A REUNION of former classroom pals helped to celebrate a Barrow school’s 125 th birthday in 1998.

Greengate Junior School dug out the old photographs and legers as part of the celebrations.

Jean Holding, of Langdale Grove, told The Mail on July 9: "I came here in the war years, we had to carry gas masks with us.

"When there was an air raid we had to go to the shelters.

"They were all along the middle of the road right up Greengate Street."

Jeannie Helling, of Walney, attended the school from 1975 to 1979.

She said: "I remember the old Mr Smith who used to be here.

"We had a bomb scare too. We had to sit in the Methodist church next door and we all crying for our mums."

The Mail noted: "Crowds of people walked around the hall, looking at the old copies of attendance records which dated back to 1881 and old school photos from the 1920s."

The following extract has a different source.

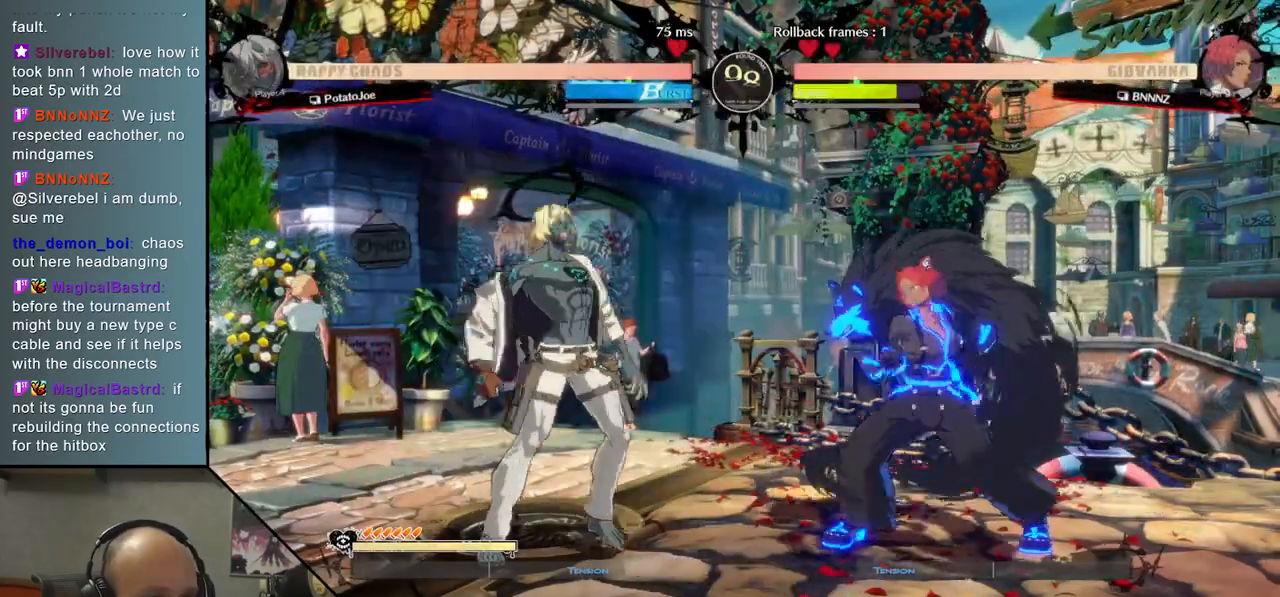
{"buttons": [], "left_stick": "down", "events": [[17, "CIRCLE", "down"], [117, "CIRCLE", "up"], [333, "left_stick", "left"], [500, "left_stick", "down"]]}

The Mail spoke to Ramsden Street newsagent Joe Wardman, a school governor in 1998 and a pupil in 1948.

He said: “The school was known as 'Rollo' back then because it was called Rawlinson Street School.

"The infant school was mixed sexes but in the juniors we were separated into boys and girls.

"It didn't seem strange then and we didn't take much notice of the girls. We used to play football, cricket or tiggin'

"We were marched into school, it was very military in the juniors. The toilets were outside.

"Once in the classroom you had to sit down and face the blackboard.

"Our desks had inkwells and they were filled up with ink from a big jug and we used dip-in pens.

"We did more of the three Rs then, and history and geography. Music lessons were usually singing.

"I never did the school dinners but you always got a hot meal. It was usually meat, veg and always potatoes. There was a big jug of gravy.

"There was no fancy jackets, everyone used to wear those navy-blue gabardine macs.

"We used to play sports against other schools a lot more then.

"I remember what a big thing it was when we got our first football field, it was near Cecil Street."